A Few Freedman’s Town Rowhouses To Be Relocated, Rehabbed

A City of Houston rep tells Swamplot that 3 of the 10 Freedman’s Town shotgun houses on Victor St. between Gillette and Bailey will be relocated in the Fourth Ward. (The photo shows a shingle-stripped one up on a trailer and ready to go.) A permit to demolish them was granted in 2011, but the city rep says that the owners have since agreed to donate some of the houses to the Fourth Ward Redevelopment Authority, which says it has plans to move them to a lot they own at 1414 Robin and rehab them into low-income housing. Swamplot reported this morning that the West Gray lot where the rowhouses are now located has been pegged for a 5-story mixed-use midrise called Dolce Living.

Photo: Chris C

11 Comment

  • that’s too bad for the neighborhood. these shanties should just be destroyed. why spend all this tax payer money to rehab god awful housing stock when im sure the new low income owners would rather just have a new house (as would all of the neighbors)? also, why does the redevelopment agency own lots in the area? what other lots do they own? this lot has been vacant for a long time–why weren’t they building on it sooner?

    furthermore, these houses depress value and development. IMO – the lots on west gray would have been developed sooner if not for these crack shacks being located there.

    oh well. i can’t say that im completely surprised by this backwards thinking coming from the City.

  • This is the sort of thing that low income housing money SHOULD be used for. Not only are they providing safe, accessible housing for the poor – they are helping to preserve historic buildings, and they are doing it in an area that needs reinvestment. It’s better than a ‘two-fer.’. It’s a ‘three-fer.’ And people can tell – note the lack of neighborhood opposition.
    Kudos to the Fourth Ward Redevelopment Authority! (And kudos to the City official who made it happen).

  • What tax money are you talking about, exactly or is this just another general anti-taxation rant not grounded in any sort of reality?

  • When they say “rehab them into low income housing” it usually means that they are using federal low-income housing tax credits to do it.

  • I would like a few of these historic houses to be moved to Sam Houston Park.

  • Doofus: The Redevelopment Authority administers one of the many TIRZ’s, which means they are funded in part by tax money allocated for “development” of neighborhoods.

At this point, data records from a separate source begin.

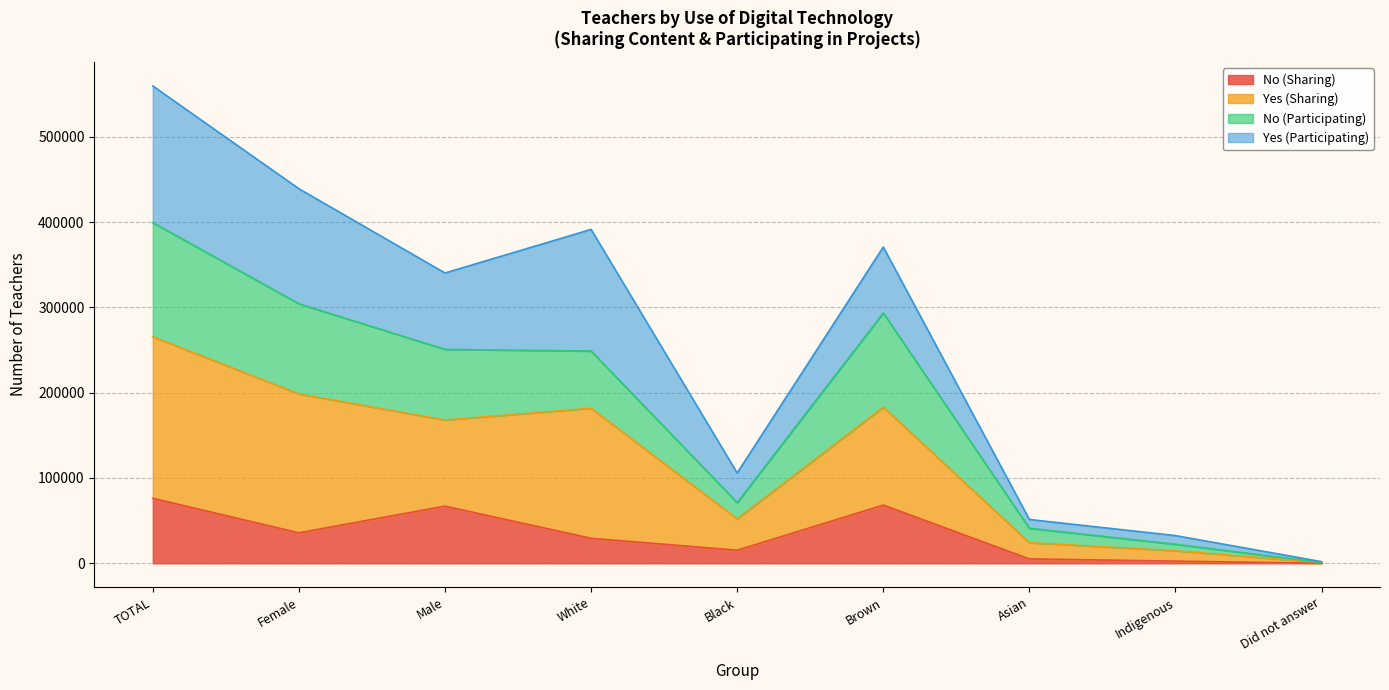

What is the total value across all series at Brown?

370763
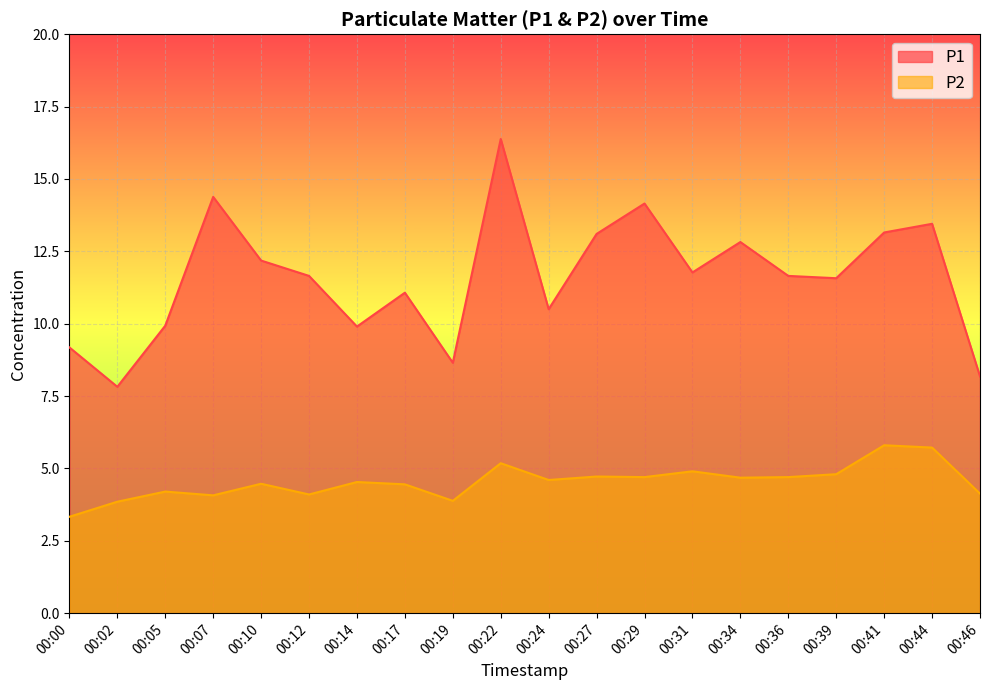

Which category has the highest value in the P1 series?

00:22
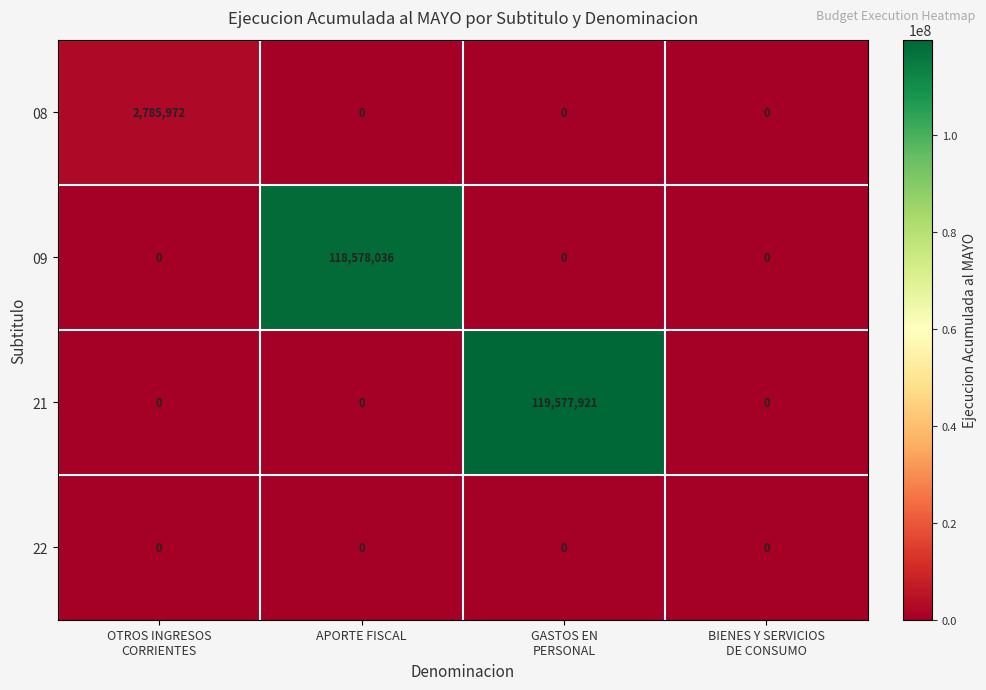

How many series are shown in this chart?

4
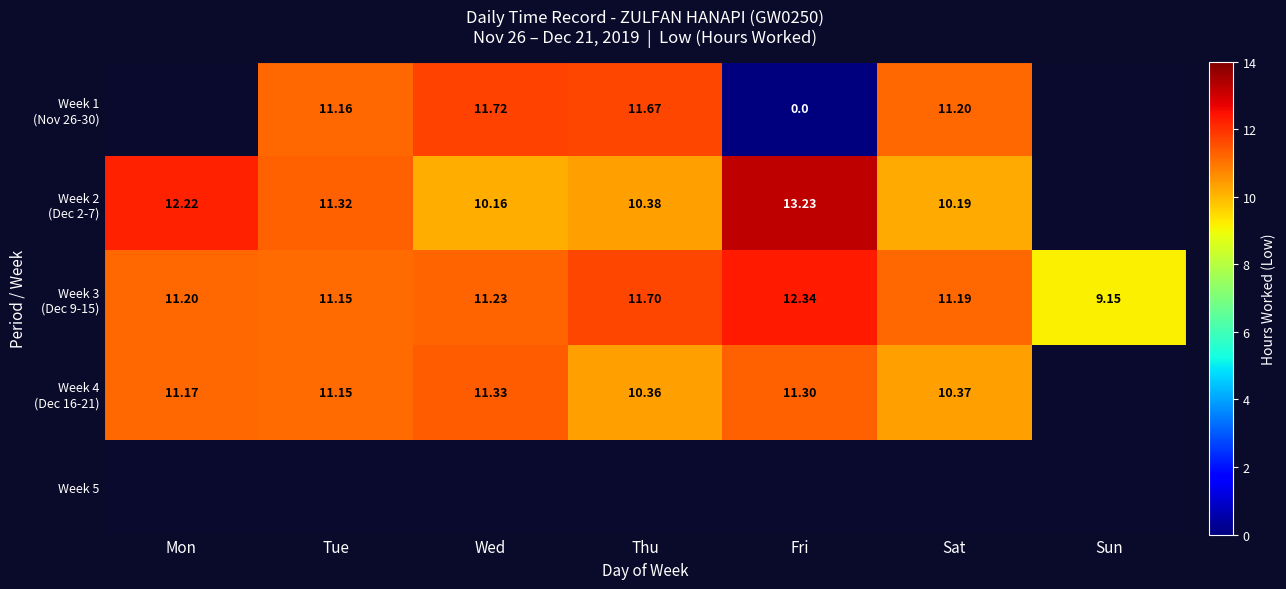

The Week 2 (Dec 2-7) series shows 7.1 at Fri. True or false?

False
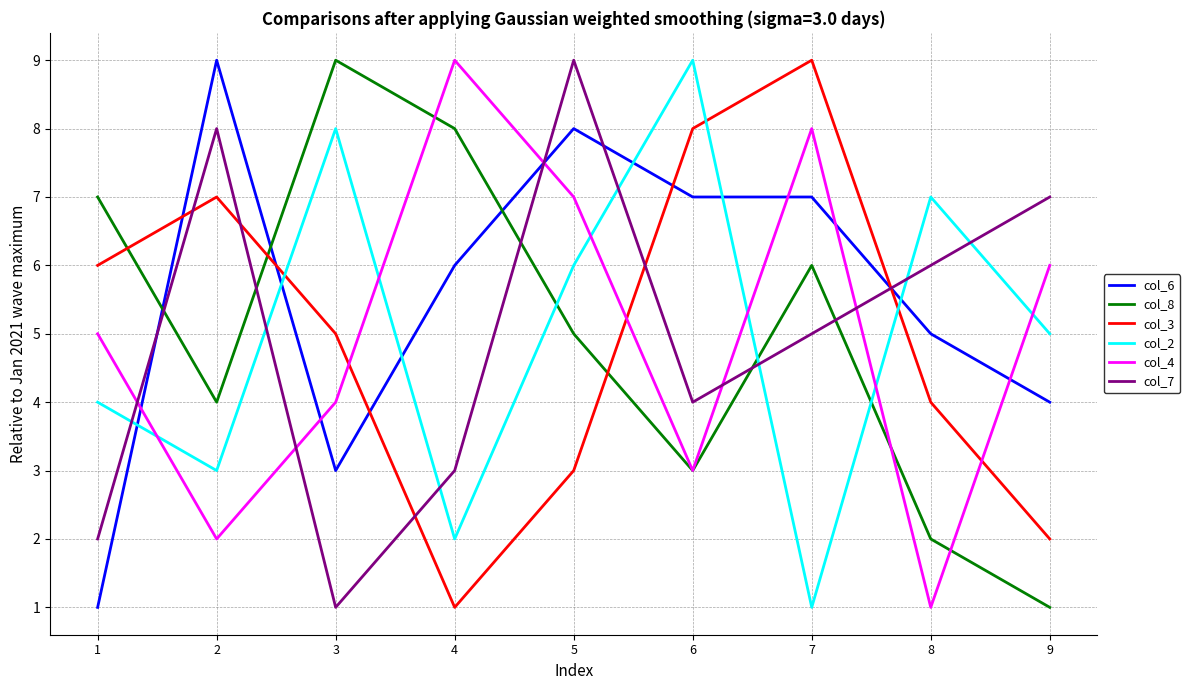

Where is the first local minimum for col_2?

2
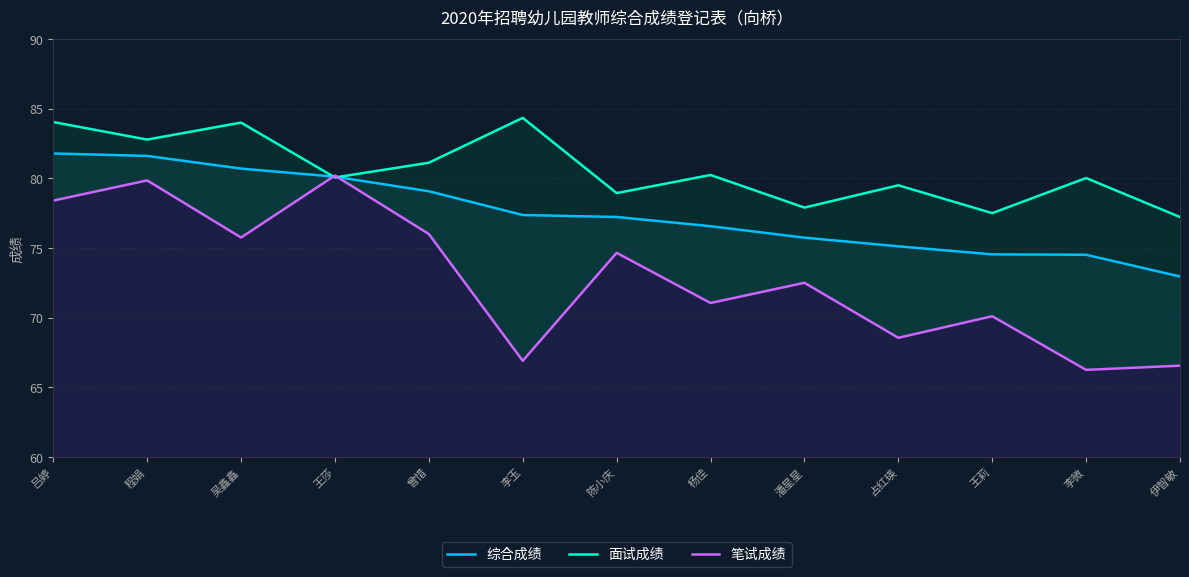

Reading left to right, transcribe all the data shown in this chart.

综合成绩: 81.8	81.6	80.7	80.1	79.1	77.4	77.2	76.6	75.7	75.1	74.5	74.5	73.0
面试成绩: 84.0	82.8	84.0	80.1	81.1	84.3	78.9	80.2	77.9	79.5	77.5	80.0	77.2
笔试成绩: 78.4	79.8	75.8	80.2	76.0	66.9	74.7	71.0	72.5	68.5	70.1	66.2	66.5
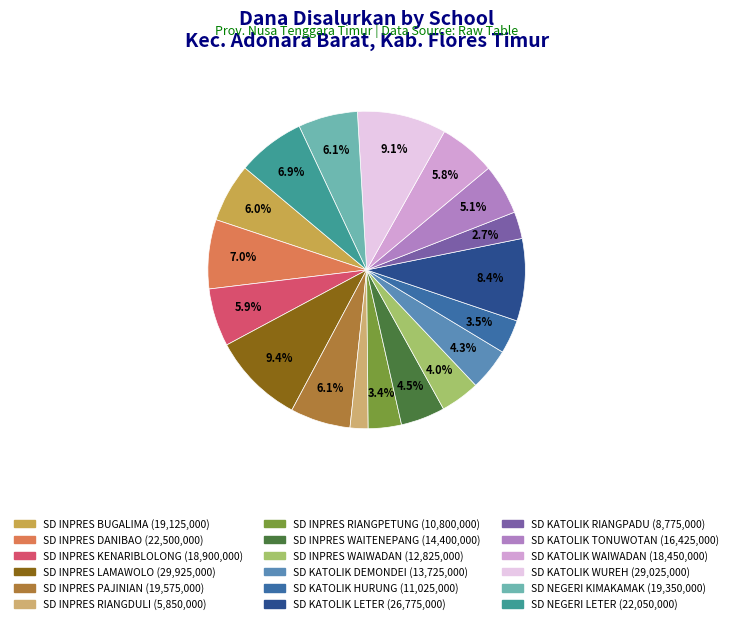

Combined, do SD KATOLIK LETER and SD INPRES RIANGDULI account for over 50%?

No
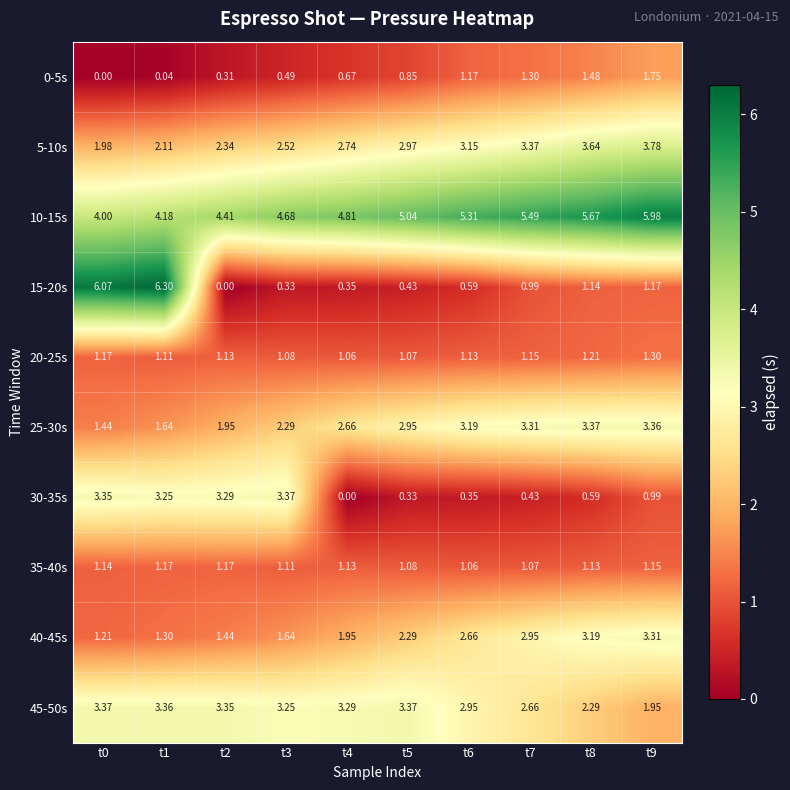

Is the value of 25-30s at t6 greater than the value of 45-50s at t3?

No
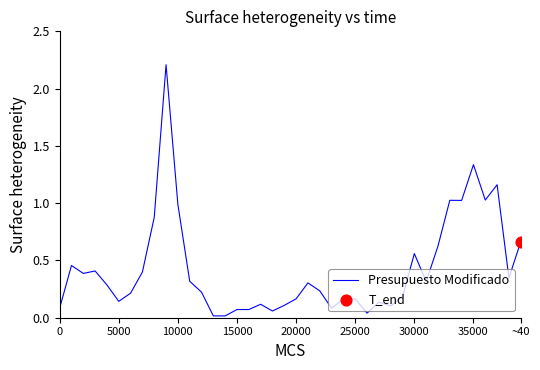

Does the chart have visible grid lines?

No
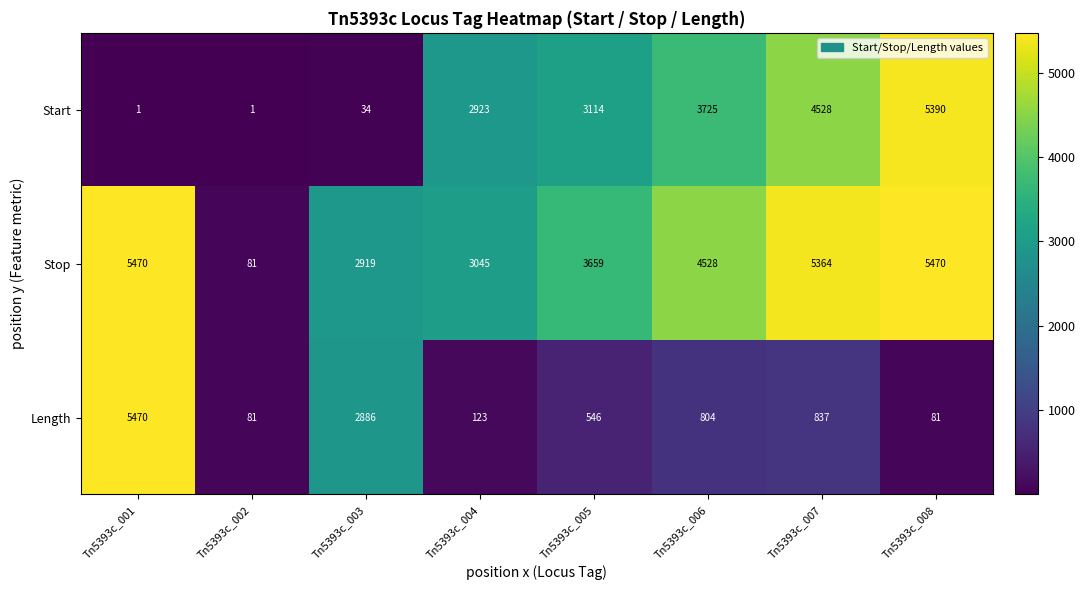

What is the smallest value displayed?

1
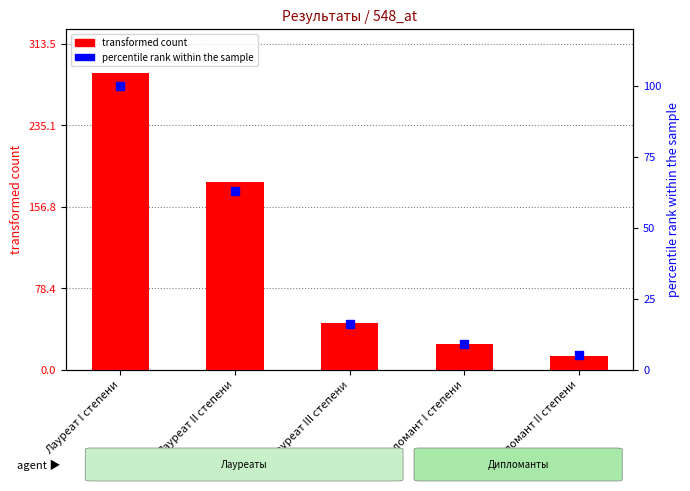

What are all the series names shown in the legend?

transformed count, percentile rank within the sample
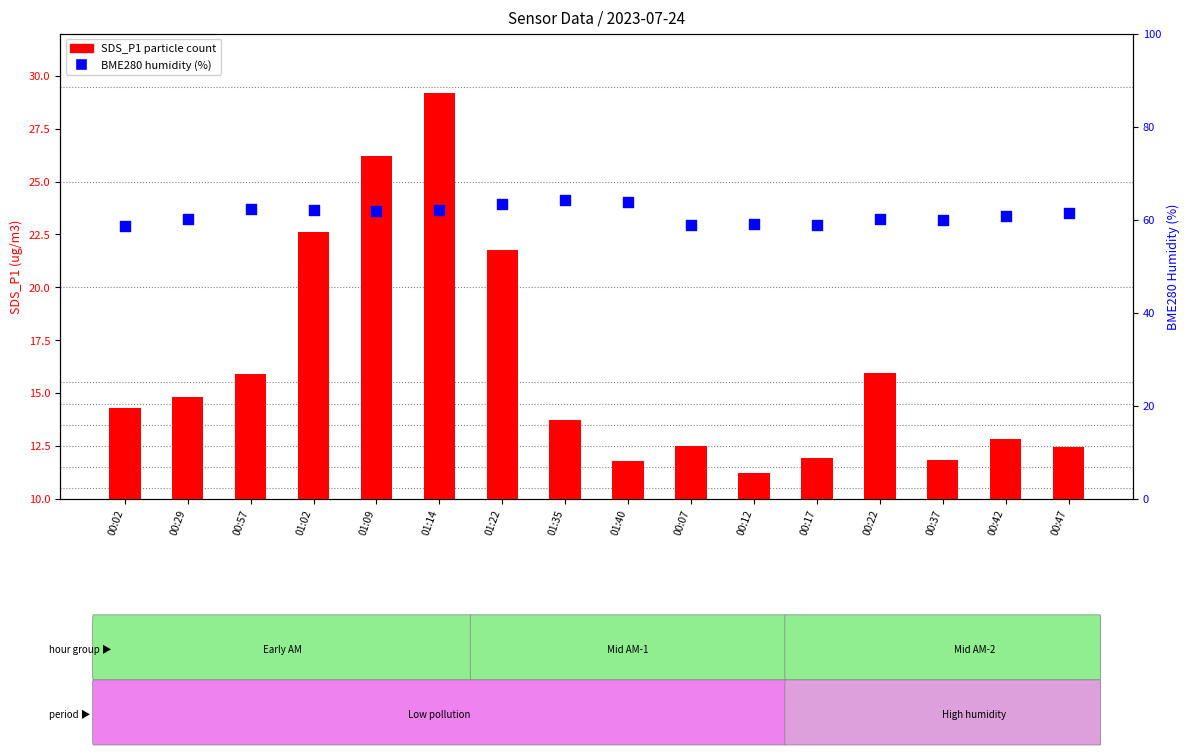

At which category is the sum across all series the highest?

01:14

    htownproud: I’d estimate about 75% of the housing bounded by Dallas, Gennesse, Gray, and Wilson are owned by one public agency or another. A bunch more of the run down shacks in the area, as well as the vacant lots, are owned by the old churches around there.

    I have to wonder how much of these old houses still really exist by the time they have to replace the bad bits. These things weren’t built to last. They were poor people house 100 years ago, too.

  • doofus — redevelopment agencies are funded through “tax increments” — i.e., the increase in property taxes fund the agency. according to the website, that is how the 4th Ward RDA is funded as well. In other words, the neighborhood folks that are trying to make the area nicer fund the agency (and their apparent desire to rehab shacks to give to low income housing) through their taxes. yeah, those taxes.

  • If htownproud is truly proud of Houston, they should be proud of her history as well not just her propensity to tear Dow for new development! Many of us prefer older housing for its charm and quality of construction….new is not always better!

  • I live in this area and I am glad that they have choosen to restore these houses. We can’t just demo the past to make way for the future. Freedman’s Town has lost alot of its history in the past few years and I’m glad they will be able to hang onto these type of structures. Don’t be ignorant about history and what it means to some people.

  • I have to wonder how much of these old houses still really exist by the time they have to replace the bad bits. These things weren’t built to last.

    And just like that, Theseus’ paradox makes it appearance on Swamplot in the context of historic Houston homes! I love it!

  • I like how the owners “agreed” to donate the three houses to the Fourth Ward Redevelopment Authority. The developers will save a few thousand not having to demolish a few dilapidated homes. And most likely, they’ll get a tax deducation.

    It’s nice to see a little history saved. But, how historical are these three shotgun houses from Freedman’s Town? Three more houses for public housing is insignificant. Open up as a museum or place in a park. Save history and display it.